What needs to be done —
Find the line with "### setPlaylistFromSongObjects" in the listing below. Write it out exactly, along with every later line up to the final one.

Material provided —
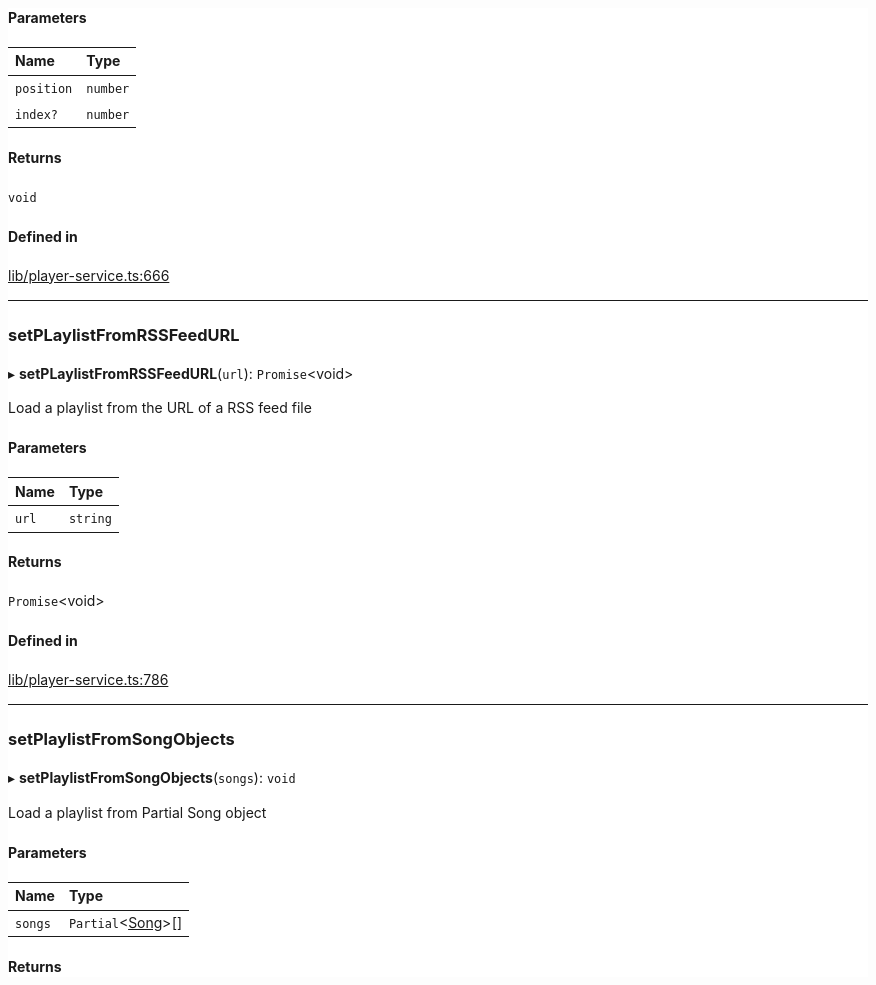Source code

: #### Parameters

| Name | Type |
| :------ | :------ |
| `position` | `number` |
| `index?` | `number` |

#### Returns

`void`

#### Defined in

[lib/player-service.ts:666](https://github.com/Redeltaz/rumblestudio/blob/2c7855f/libs/player-service/src/lib/player-service.ts#L666)

___

### setPLaylistFromRSSFeedURL

▸ **setPLaylistFromRSSFeedURL**(`url`): `Promise`<void\>

Load a playlist from the URL of a RSS feed file

#### Parameters

| Name | Type |
| :------ | :------ |
| `url` | `string` |

#### Returns

`Promise`<void\>

#### Defined in

[lib/player-service.ts:786](https://github.com/Redeltaz/rumblestudio/blob/2c7855f/libs/player-service/src/lib/player-service.ts#L786)

___

### setPlaylistFromSongObjects

▸ **setPlaylistFromSongObjects**(`songs`): `void`

Load a playlist from Partial Song object

#### Parameters

| Name | Type |
| :------ | :------ |
| `songs` | `Partial`<[Song](./player-service/interfaces/song.md)\>[] |

#### Returns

Your response —
### setPlaylistFromSongObjects

▸ **setPlaylistFromSongObjects**(`songs`): `void`

Load a playlist from Partial Song object

#### Parameters

| Name | Type |
| :------ | :------ |
| `songs` | `Partial`<[Song](./player-service/interfaces/song.md)\>[] |

#### Returns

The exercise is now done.